▶ [Job] Print the records below from the line containing "pose: elev=31.7 azim=196.0" through the line containing "Dot at: (182, 265)", including both of those lines, and omit the pictures from your output.

----

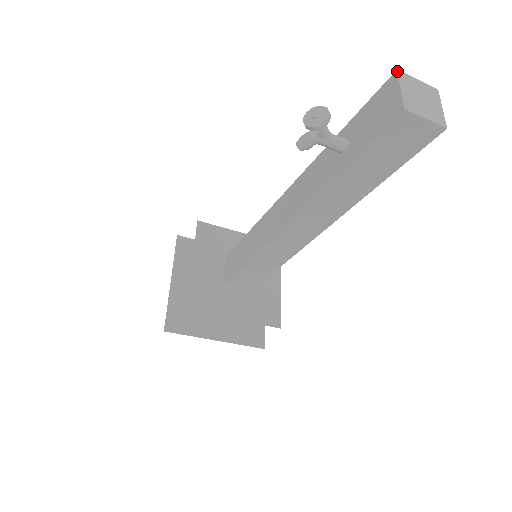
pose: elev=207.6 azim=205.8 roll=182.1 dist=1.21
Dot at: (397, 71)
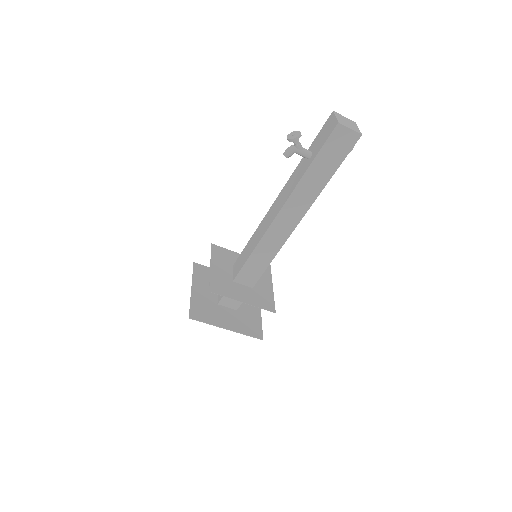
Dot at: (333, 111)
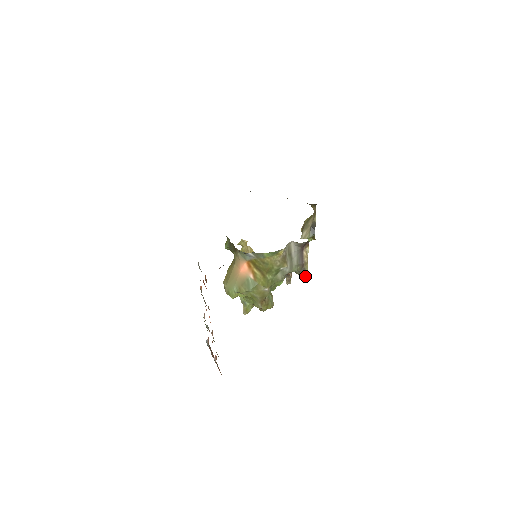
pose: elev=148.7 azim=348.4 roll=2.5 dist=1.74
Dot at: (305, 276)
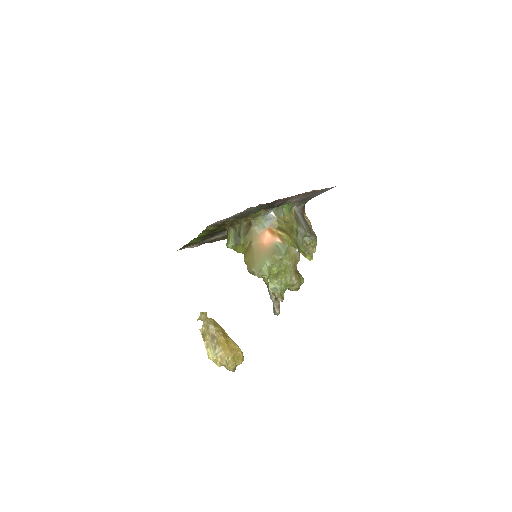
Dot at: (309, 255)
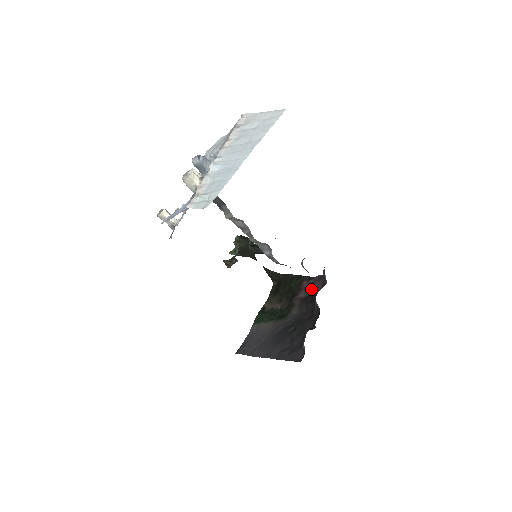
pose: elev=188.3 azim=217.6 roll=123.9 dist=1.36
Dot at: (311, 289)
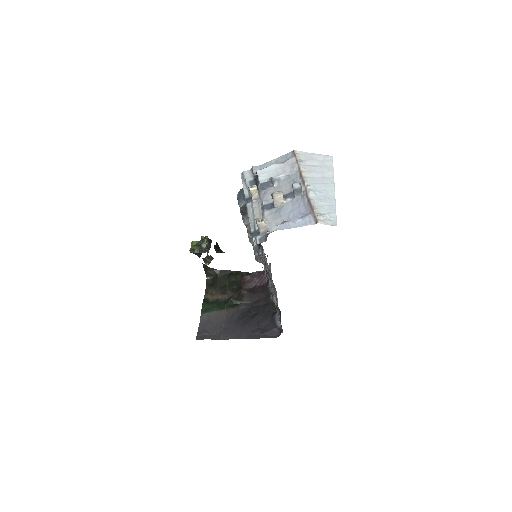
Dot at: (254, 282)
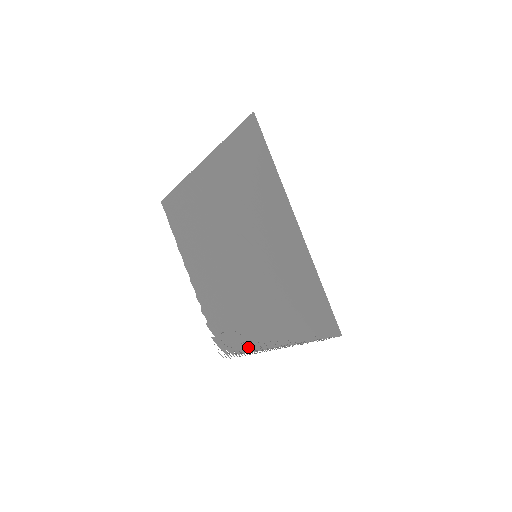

----

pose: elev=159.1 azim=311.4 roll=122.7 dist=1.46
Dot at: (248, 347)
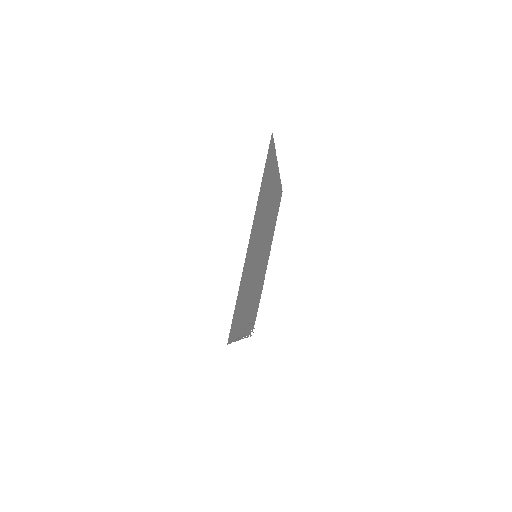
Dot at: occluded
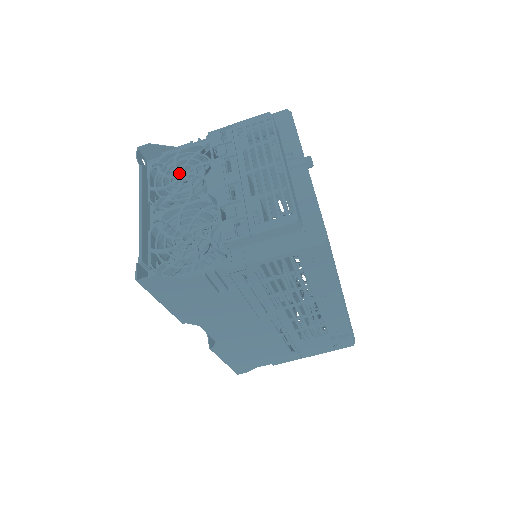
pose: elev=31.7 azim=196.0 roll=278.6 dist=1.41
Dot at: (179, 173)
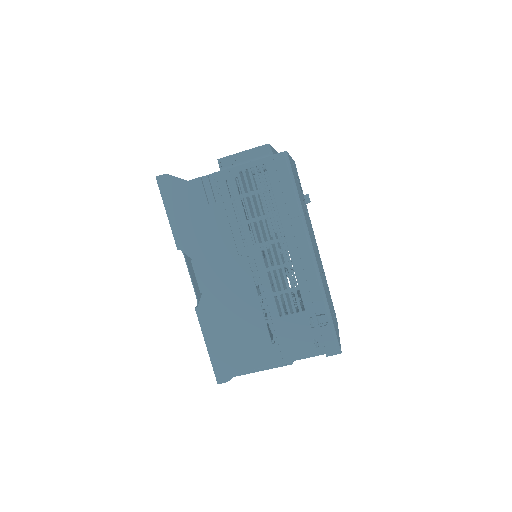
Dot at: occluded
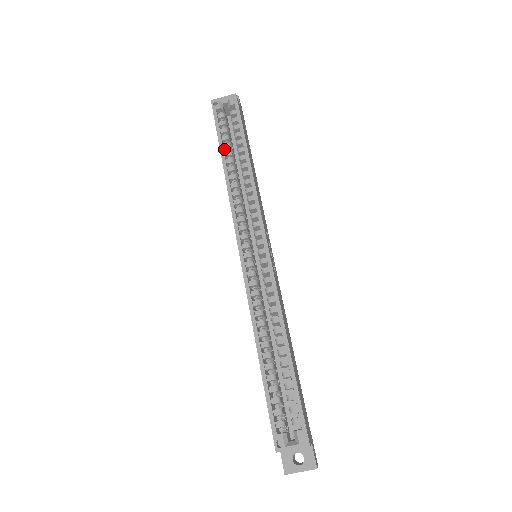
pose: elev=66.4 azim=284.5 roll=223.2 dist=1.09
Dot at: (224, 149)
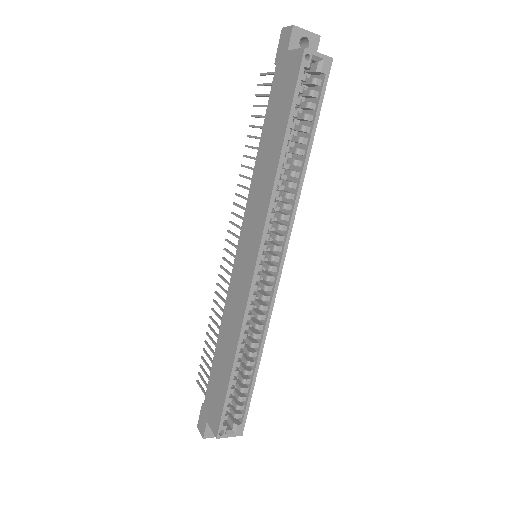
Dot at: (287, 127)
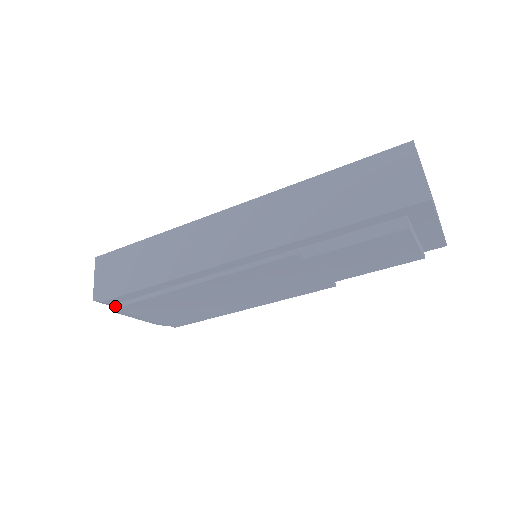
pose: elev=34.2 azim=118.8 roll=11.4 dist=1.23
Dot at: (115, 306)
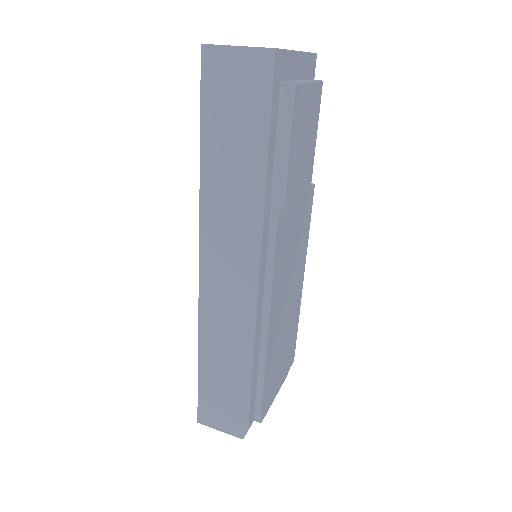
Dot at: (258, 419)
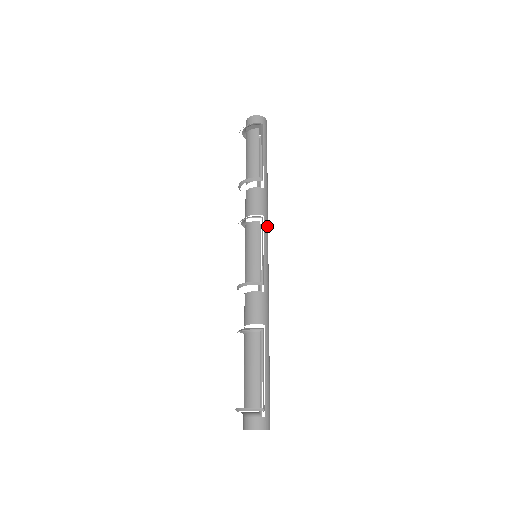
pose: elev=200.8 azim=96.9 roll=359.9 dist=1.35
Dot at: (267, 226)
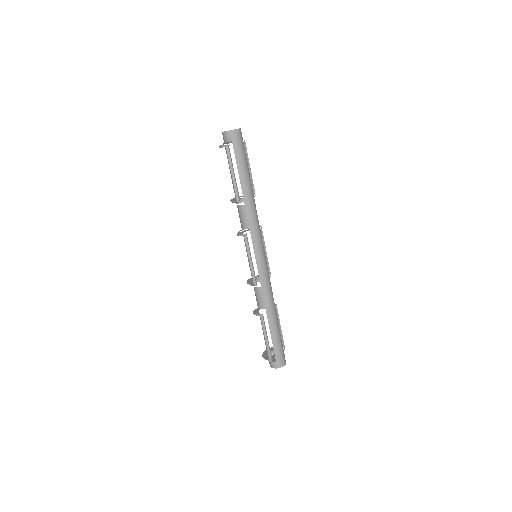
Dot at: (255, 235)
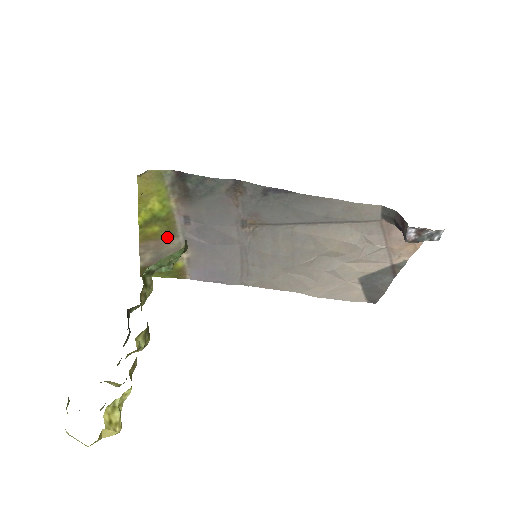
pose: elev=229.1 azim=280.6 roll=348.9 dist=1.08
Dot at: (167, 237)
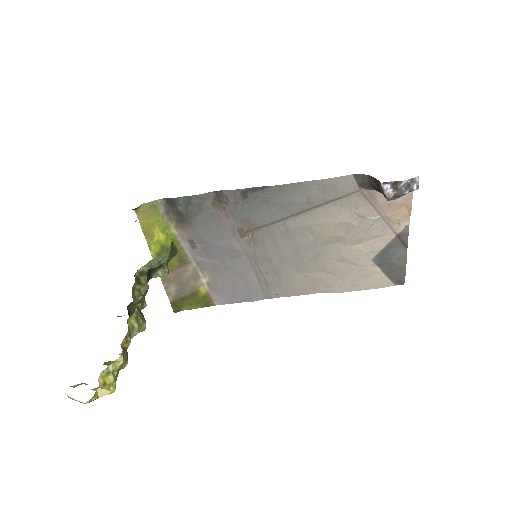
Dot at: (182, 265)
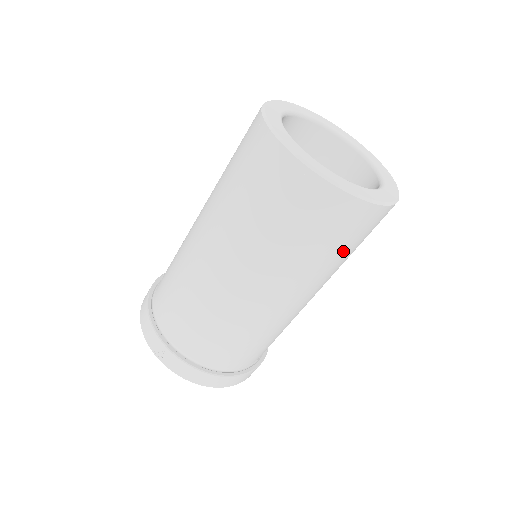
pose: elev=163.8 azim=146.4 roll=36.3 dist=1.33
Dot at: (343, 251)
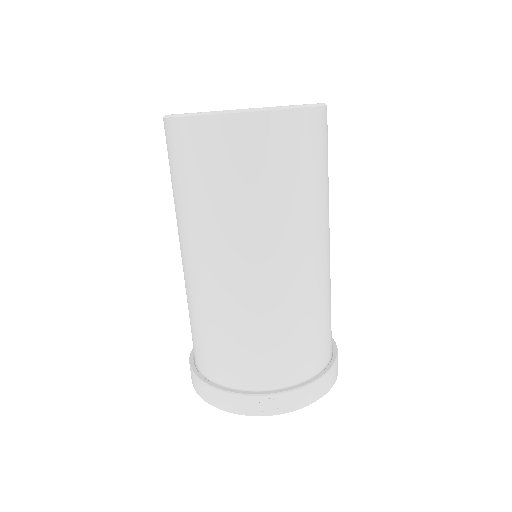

----

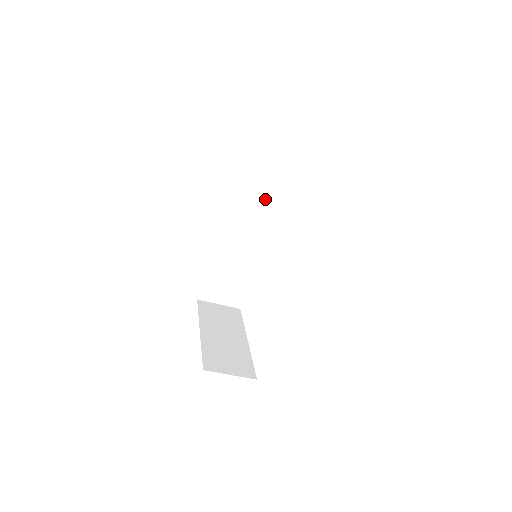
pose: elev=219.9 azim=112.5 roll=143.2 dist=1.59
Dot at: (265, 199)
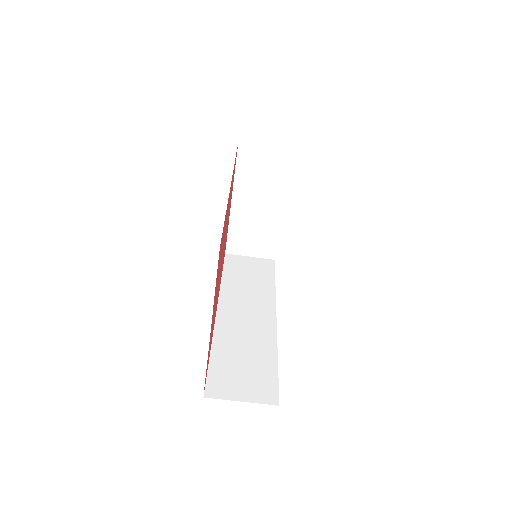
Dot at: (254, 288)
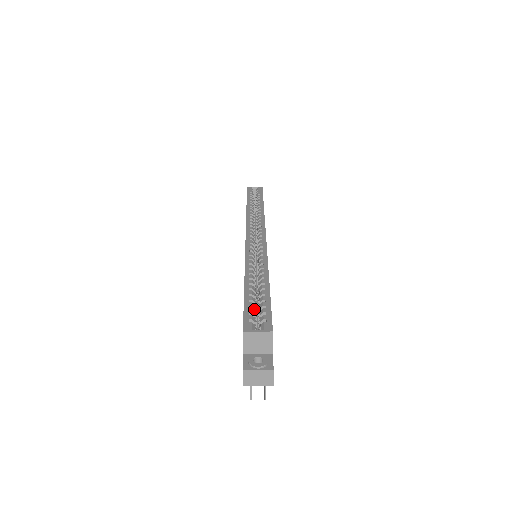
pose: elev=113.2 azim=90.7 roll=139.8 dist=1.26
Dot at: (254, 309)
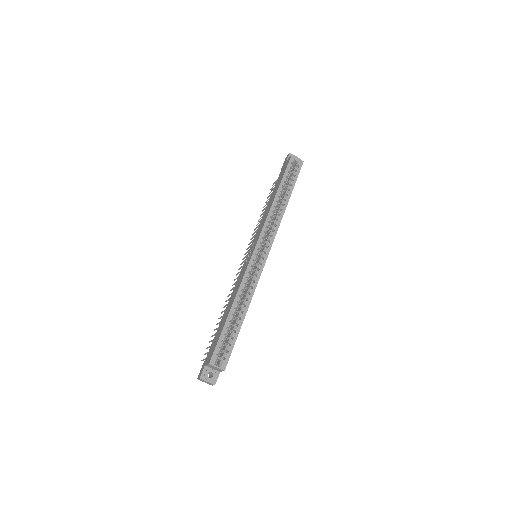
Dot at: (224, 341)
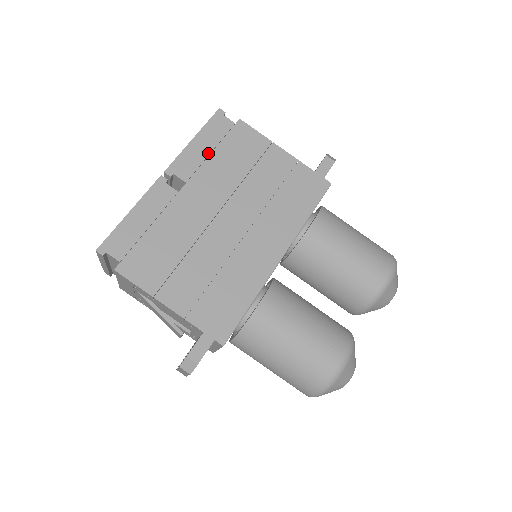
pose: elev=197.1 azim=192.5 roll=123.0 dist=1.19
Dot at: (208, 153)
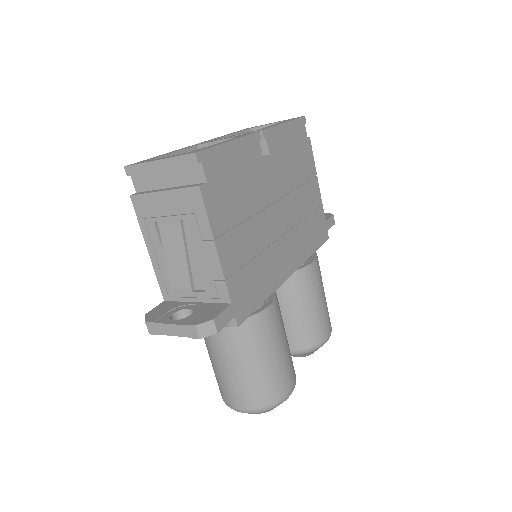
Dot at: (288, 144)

----

▶ [Response]
pose: elev=31.7 azim=196.0 roll=278.6 dist=1.41
Dot at: (179, 173)
Dot at: occluded
pose: elev=66.4 azim=284.5 roll=223.2 dist=1.09
Dot at: (224, 149)
Dot at: (287, 127)
pose: elev=34.2 azim=118.8 roll=11.4 dist=1.23
Dot at: (115, 306)
Dot at: (258, 419)
pose: elev=200.8 azim=96.9 roll=359.9 dist=1.35
Dot at: (267, 226)
Dot at: (255, 235)
pose: elev=229.1 azim=280.6 roll=348.9 dist=1.08
Dot at: (167, 237)
Dot at: (182, 265)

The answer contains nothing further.